JOL Press : Que pensez-vous du terme « suicide assisté » ?
 

Jean-René Binet : La mission Sicard dit que la question du « suicide assisté » peut être réfléchie, mais qu’en aucun cas il ne peut être une solution alternative à l’absence de soins palliatifs ou de réel accompagnement. Et je suis assez d’accord. Si le législateur prend la décision de l’inscrire dans la loi, ce qui ne me semble pas souhaitable, il faudra très sérieusement l’encadrer. Le rapport dit qu’il ne faudrait pas que ce soit le médecin qui injecte les médicaments prescrits mais le patient lui-même. Le médecin traitant et le pharmacien du patient devraient pouvoir user de l’objection de conscience.

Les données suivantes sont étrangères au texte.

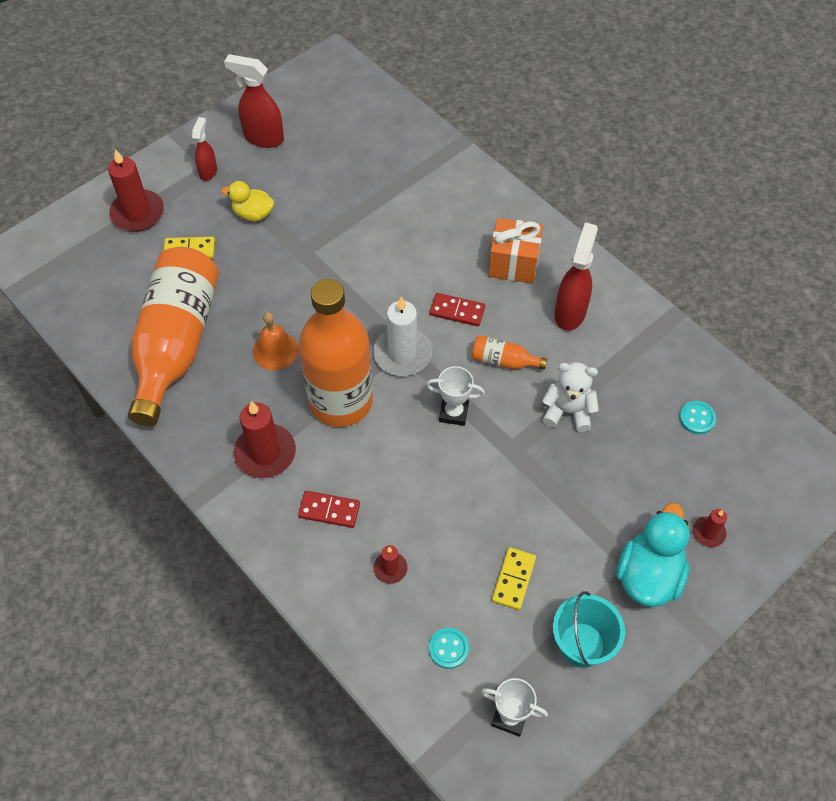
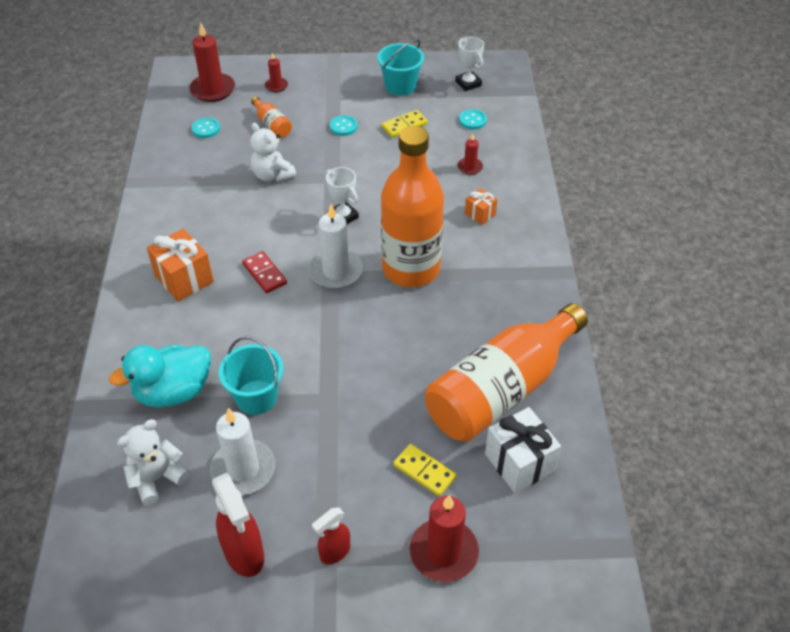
camera: 140 degrees left, 10 degrees down
yellow duck [221,181,274,221] -> none
red candle [234,401,296,478] -> red candle moved to [189,22,235,102]
orange bell [253,312,299,370] -> none
red domino [298,491,360,528] -> orange gift [465,188,498,225]
orange bottle [471,335,547,370] -> orange bottle moved to [251,97,292,138]
red spray bottle [555,223,598,331] -> none
turquoise duck [616,503,690,607] -> turquoise duck moved to [109,345,211,407]
none -> white teddy bear [117,419,189,505]
none -> white candle [210,408,275,495]
none -> turquoise bucket [219,336,284,415]
none -> turquoise button [330,115,358,136]
none -> white gift [485,407,561,493]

JOL Press : Quelle serait, selon vous, la réforme prioritaire ?
 

Jean-René Binet : Pour moi, la priorité serait de renforcer les directives anticipées afin que les volontés du malade soient vraiment respectées.

Propos recueillis par Marine Tertrais pour JOL Press

Jean-René Binet est professeur de droit privé à l’université de Franche-Comté dont il dirige le centre de recherches juridiques (CRJFC, EA 3225). Spécialiste de droit médical et de bioéthique, il a publié en 2010 un Cours de Droit médical (Lextenso, Montchrestien) et en 2012 La réforme de la loi bioéthique (LexisNexis, coll. « Actualité », préface Jean Leonetti).